TASK TO COMPLETE
Replace "pose" with "view" in the lines between the one holding "pose: elev=293.1 azim=324.7" and the one holding "Dot at: (252, 158)", inclusive, and give those lines again with everything else unchanged. Leave the pictures out of your answer.

SUPPLIED RECORDS

######

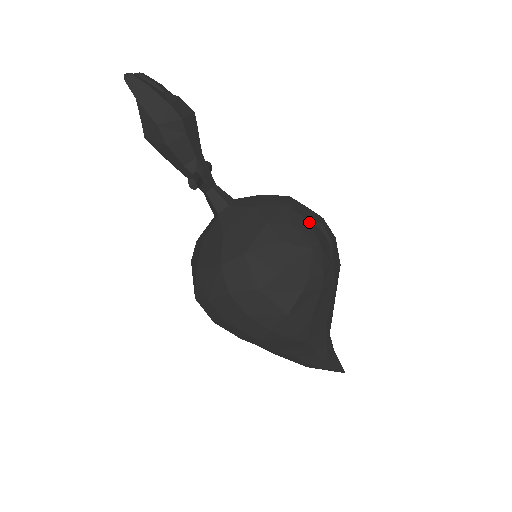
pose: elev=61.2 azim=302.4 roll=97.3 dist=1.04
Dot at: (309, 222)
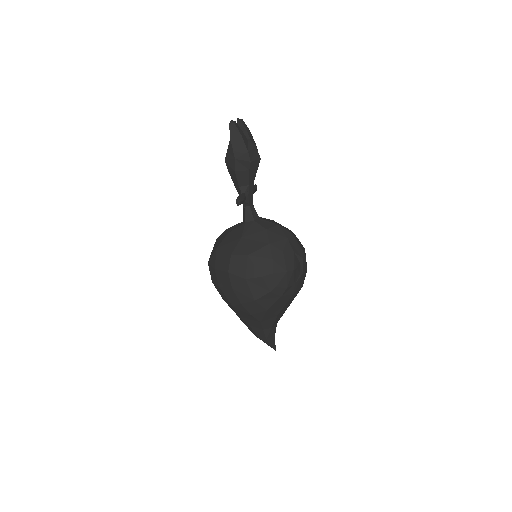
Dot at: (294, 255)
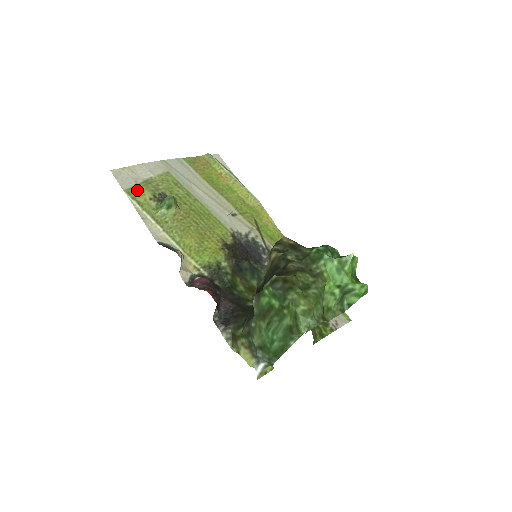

######

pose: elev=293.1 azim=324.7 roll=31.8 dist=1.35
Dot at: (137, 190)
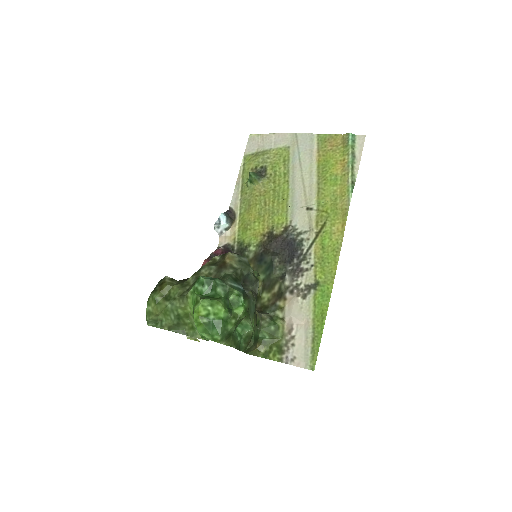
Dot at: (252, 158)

######

EXERCISE RESULT
view: elev=293.1 azim=324.7 roll=31.8 dist=1.35
Dot at: (137, 190)
Dot at: (252, 158)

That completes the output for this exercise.